Since October 2012, in line with its special commitment to the art world, Le Bristol Paris and its curator, Florence Parot, have organised events related to some of the most challenging contemporary creations. Two internationally acclaimed artists are periodically invited to create work for the hotel bar and garden. These elegant spaces, sheltered from the agitation of the city, offer original decors in which one can appreciate sculptures, installations, and video works. These events are also an occasion for Le Bristol Paris to work with the best contemporary art galleries.

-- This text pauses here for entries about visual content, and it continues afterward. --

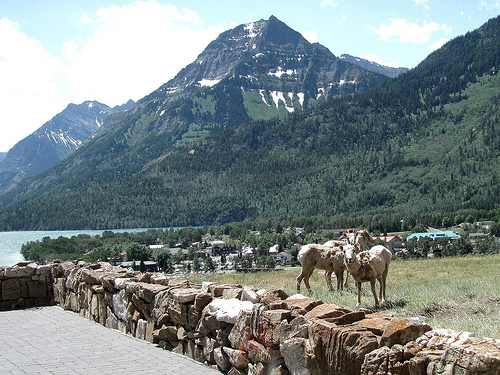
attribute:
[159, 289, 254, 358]
wall — rocky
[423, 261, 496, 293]
grass — long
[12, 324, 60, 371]
pavement — light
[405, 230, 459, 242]
roof — blue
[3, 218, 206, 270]
water — blue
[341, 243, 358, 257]
eyes — small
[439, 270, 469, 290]
grass — green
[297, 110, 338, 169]
hill — green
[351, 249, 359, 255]
sheeps eye — black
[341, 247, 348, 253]
sheeps eye — black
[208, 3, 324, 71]
peak — snowy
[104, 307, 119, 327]
stone — grey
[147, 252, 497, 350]
field — grassy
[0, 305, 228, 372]
pavement — bricked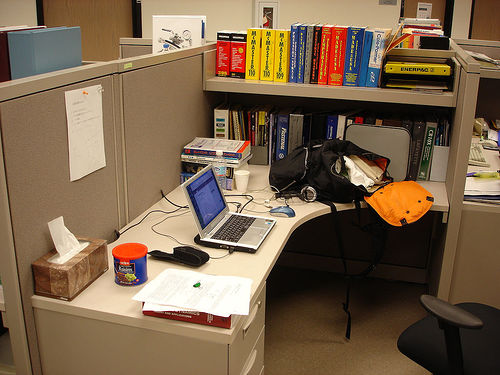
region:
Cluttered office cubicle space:
[8, 13, 496, 368]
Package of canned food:
[110, 242, 151, 285]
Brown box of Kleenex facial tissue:
[21, 219, 110, 302]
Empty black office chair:
[394, 273, 499, 371]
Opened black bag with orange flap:
[266, 133, 433, 223]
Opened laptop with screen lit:
[177, 163, 278, 250]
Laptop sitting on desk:
[183, 164, 278, 251]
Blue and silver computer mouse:
[266, 204, 298, 218]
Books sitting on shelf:
[216, 23, 384, 85]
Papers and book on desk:
[133, 267, 253, 328]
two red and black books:
[208, 26, 264, 111]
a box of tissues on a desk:
[7, 205, 149, 337]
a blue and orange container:
[91, 230, 181, 330]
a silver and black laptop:
[155, 150, 300, 262]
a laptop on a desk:
[122, 160, 308, 286]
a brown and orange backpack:
[245, 130, 460, 250]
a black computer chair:
[371, 260, 493, 370]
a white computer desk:
[45, 155, 377, 350]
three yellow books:
[231, 17, 306, 97]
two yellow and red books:
[307, 20, 359, 108]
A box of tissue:
[28, 213, 109, 301]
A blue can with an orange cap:
[111, 240, 148, 286]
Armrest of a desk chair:
[419, 294, 483, 331]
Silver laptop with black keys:
[181, 163, 278, 251]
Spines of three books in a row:
[248, 28, 288, 81]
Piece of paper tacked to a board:
[64, 83, 105, 183]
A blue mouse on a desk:
[269, 203, 296, 219]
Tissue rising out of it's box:
[46, 213, 81, 258]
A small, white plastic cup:
[234, 168, 250, 192]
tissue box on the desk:
[12, 211, 109, 307]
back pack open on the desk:
[272, 140, 435, 227]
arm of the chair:
[412, 282, 494, 337]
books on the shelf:
[215, 25, 387, 85]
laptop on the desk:
[179, 159, 279, 257]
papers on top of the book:
[155, 271, 244, 315]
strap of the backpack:
[320, 220, 392, 354]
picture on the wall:
[259, 1, 282, 28]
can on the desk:
[110, 239, 150, 291]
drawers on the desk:
[242, 315, 267, 361]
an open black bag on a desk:
[268, 139, 440, 229]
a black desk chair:
[396, 290, 498, 372]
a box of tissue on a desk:
[30, 214, 108, 301]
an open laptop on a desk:
[179, 163, 275, 255]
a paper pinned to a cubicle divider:
[58, 79, 107, 185]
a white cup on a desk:
[233, 167, 251, 194]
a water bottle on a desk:
[209, 146, 230, 194]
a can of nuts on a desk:
[112, 240, 149, 289]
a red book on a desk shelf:
[327, 22, 348, 88]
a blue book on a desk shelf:
[342, 24, 366, 86]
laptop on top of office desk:
[184, 159, 274, 253]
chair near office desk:
[396, 275, 499, 372]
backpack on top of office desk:
[275, 136, 435, 341]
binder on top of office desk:
[384, 59, 447, 82]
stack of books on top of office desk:
[181, 132, 251, 185]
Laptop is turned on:
[177, 163, 284, 255]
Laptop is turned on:
[176, 156, 277, 257]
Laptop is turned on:
[178, 155, 278, 253]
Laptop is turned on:
[181, 163, 282, 254]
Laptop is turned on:
[181, 160, 278, 261]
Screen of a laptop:
[188, 166, 222, 223]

There are no prizes for guessing who Le Bristol Paris had worked with recently as the vibrant installation garnered thousands and thousands of eyeballs from all over the globe. The recent magical touch by Daniel Buren graced the site with a magnificent je ne sais quoi that is beyond just one's explanation. As for the legendary French artist, his colours and interpretation continue to ravish the modern day world of design.
Colours have taken the place of flowers. The traditional pergola has become a work in progress where blues, yellows, oranges, reds and purples create a prism that shifts according to the season and the time of day. In the architecture of Une pause colorée, each moment has its own colour and its own special ambiance. The place is constantly renewed by the play of shadows and diffraction caused by the changing light. The colours, arranged in alphabetical order, respond to changes in weather and sunlight. With the cinematic geometry of Une pause colorée, Daniel Buren reveals the place it is situated in.
From the windows of the Hotel Le Bristol Paris to the colonnade of the restaurant Epicure, this in situ—the base note of Buren’s artistic process—opens the space to hitherto unseen perceptions and points of view. The work is determined by the visitor according to the direction of his/her gaze and the place he/she is standing or sitting. For more than fifty years, across all continents, from the most prestigious museums to the most improbable sites, Daniel Buren’s work has been activating the term: in situ. “For me, it means that there is a willingly accepted link between the place and the ‘work’ that is made there.”
Art history has been significantly marked by this standpoint. The aesthetic and ethical consequences of the interdependence of the work and the place it appears in have turned Daniel Buren into an internationally recognised figure. With the “visual tool” of his alternating, 8.7 cm-wide stripes, he can play with landscapes and environments like one would play a piano. But whereas his modus operandi is absolutely constant, none of the works he makes resembles the last. Buren’s magic, an alchemy and a mystery, tirelessly re-enchants the world.